=== Section Start ===

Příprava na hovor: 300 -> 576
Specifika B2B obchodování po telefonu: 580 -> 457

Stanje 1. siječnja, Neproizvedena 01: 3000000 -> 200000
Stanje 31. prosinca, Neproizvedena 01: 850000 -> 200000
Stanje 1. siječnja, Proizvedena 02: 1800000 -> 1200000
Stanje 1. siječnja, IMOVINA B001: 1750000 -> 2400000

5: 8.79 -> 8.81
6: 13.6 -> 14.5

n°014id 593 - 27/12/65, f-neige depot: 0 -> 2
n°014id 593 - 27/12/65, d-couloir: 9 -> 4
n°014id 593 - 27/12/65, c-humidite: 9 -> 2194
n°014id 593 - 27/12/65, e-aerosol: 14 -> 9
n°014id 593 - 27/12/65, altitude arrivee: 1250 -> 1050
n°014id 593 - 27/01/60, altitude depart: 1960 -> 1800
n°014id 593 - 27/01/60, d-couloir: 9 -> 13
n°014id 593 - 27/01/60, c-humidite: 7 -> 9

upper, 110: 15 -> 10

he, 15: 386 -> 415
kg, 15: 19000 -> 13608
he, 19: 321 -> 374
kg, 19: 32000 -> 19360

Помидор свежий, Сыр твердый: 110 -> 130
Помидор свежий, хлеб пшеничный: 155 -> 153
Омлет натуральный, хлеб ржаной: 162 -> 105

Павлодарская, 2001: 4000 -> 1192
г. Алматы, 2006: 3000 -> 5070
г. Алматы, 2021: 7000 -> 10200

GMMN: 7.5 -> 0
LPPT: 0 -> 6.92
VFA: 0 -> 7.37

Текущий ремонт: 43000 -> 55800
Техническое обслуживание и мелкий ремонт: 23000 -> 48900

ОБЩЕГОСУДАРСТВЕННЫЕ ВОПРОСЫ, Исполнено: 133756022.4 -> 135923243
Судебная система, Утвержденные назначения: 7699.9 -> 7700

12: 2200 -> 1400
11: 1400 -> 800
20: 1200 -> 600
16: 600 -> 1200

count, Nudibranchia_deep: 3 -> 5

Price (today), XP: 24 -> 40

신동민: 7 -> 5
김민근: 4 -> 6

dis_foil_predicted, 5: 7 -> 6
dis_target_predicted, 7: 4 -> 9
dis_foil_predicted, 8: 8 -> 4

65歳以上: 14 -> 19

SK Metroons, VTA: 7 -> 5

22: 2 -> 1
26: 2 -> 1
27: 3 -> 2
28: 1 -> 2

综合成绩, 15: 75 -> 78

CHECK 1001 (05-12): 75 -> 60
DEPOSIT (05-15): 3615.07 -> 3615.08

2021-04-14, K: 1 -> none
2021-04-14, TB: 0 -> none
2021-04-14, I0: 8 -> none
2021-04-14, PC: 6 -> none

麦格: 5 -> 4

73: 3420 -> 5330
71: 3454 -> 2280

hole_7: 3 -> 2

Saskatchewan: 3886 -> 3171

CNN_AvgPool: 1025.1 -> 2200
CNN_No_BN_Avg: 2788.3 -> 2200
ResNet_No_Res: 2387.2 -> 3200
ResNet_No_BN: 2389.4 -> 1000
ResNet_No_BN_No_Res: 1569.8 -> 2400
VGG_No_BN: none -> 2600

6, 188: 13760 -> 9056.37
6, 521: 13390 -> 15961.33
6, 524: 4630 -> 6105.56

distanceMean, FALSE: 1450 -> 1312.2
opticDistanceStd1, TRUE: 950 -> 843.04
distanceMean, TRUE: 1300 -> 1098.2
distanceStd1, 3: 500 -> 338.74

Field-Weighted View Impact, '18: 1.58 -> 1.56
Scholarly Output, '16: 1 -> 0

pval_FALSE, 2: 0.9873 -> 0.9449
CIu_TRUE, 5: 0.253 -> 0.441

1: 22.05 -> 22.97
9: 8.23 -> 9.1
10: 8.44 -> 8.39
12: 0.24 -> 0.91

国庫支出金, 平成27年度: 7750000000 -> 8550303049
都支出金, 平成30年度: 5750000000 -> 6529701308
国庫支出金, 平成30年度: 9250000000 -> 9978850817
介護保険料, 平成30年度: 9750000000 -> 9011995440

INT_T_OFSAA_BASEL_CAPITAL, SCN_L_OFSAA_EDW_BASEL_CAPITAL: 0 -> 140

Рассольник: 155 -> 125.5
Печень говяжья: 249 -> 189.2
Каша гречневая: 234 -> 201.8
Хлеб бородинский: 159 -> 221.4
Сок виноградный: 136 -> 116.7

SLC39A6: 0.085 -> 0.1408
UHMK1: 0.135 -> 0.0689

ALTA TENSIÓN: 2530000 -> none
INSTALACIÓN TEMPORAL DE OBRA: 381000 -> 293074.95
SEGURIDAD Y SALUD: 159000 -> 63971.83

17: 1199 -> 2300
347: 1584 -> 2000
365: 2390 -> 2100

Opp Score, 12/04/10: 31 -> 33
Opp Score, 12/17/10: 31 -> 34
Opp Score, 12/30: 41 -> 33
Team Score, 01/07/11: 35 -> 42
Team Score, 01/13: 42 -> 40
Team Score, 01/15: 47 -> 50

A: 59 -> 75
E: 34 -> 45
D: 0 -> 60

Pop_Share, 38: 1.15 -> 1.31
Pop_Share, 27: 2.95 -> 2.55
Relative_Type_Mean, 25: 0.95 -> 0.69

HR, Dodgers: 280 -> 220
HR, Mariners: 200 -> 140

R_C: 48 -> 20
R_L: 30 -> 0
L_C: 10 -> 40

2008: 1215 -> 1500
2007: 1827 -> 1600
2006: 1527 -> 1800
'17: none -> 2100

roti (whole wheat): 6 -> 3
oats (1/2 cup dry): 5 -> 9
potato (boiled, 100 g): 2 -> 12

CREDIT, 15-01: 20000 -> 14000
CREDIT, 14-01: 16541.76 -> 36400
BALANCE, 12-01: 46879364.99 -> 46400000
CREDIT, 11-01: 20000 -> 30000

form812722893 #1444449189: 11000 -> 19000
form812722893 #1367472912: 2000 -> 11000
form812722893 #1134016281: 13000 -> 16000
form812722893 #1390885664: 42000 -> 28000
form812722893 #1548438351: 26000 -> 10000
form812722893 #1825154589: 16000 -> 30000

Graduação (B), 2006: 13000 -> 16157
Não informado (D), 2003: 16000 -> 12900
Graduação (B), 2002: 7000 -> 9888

=== Section End ===

Out of the listing above, reproduce exactly the lines from the one with "dis_target_predicted, 7: 4 -> 9" up to and including the one with "ALTA TENSIÓN: 2530000 -> none".

• YOUR RESPONSE:
dis_target_predicted, 7: 4 -> 9
dis_foil_predicted, 8: 8 -> 4

65歳以上: 14 -> 19

SK Metroons, VTA: 7 -> 5

22: 2 -> 1
26: 2 -> 1
27: 3 -> 2
28: 1 -> 2

综合成绩, 15: 75 -> 78

CHECK 1001 (05-12): 75 -> 60
DEPOSIT (05-15): 3615.07 -> 3615.08

2021-04-14, K: 1 -> none
2021-04-14, TB: 0 -> none
2021-04-14, I0: 8 -> none
2021-04-14, PC: 6 -> none

麦格: 5 -> 4

73: 3420 -> 5330
71: 3454 -> 2280

hole_7: 3 -> 2

Saskatchewan: 3886 -> 3171

CNN_AvgPool: 1025.1 -> 2200
CNN_No_BN_Avg: 2788.3 -> 2200
ResNet_No_Res: 2387.2 -> 3200
ResNet_No_BN: 2389.4 -> 1000
ResNet_No_BN_No_Res: 1569.8 -> 2400
VGG_No_BN: none -> 2600

6, 188: 13760 -> 9056.37
6, 521: 13390 -> 15961.33
6, 524: 4630 -> 6105.56

distanceMean, FALSE: 1450 -> 1312.2
opticDistanceStd1, TRUE: 950 -> 843.04
distanceMean, TRUE: 1300 -> 1098.2
distanceStd1, 3: 500 -> 338.74

Field-Weighted View Impact, '18: 1.58 -> 1.56
Scholarly Output, '16: 1 -> 0

pval_FALSE, 2: 0.9873 -> 0.9449
CIu_TRUE, 5: 0.253 -> 0.441

1: 22.05 -> 22.97
9: 8.23 -> 9.1
10: 8.44 -> 8.39
12: 0.24 -> 0.91

国庫支出金, 平成27年度: 7750000000 -> 8550303049
都支出金, 平成30年度: 5750000000 -> 6529701308
国庫支出金, 平成30年度: 9250000000 -> 9978850817
介護保険料, 平成30年度: 9750000000 -> 9011995440

INT_T_OFSAA_BASEL_CAPITAL, SCN_L_OFSAA_EDW_BASEL_CAPITAL: 0 -> 140

Рассольник: 155 -> 125.5
Печень говяжья: 249 -> 189.2
Каша гречневая: 234 -> 201.8
Хлеб бородинский: 159 -> 221.4
Сок виноградный: 136 -> 116.7

SLC39A6: 0.085 -> 0.1408
UHMK1: 0.135 -> 0.0689

ALTA TENSIÓN: 2530000 -> none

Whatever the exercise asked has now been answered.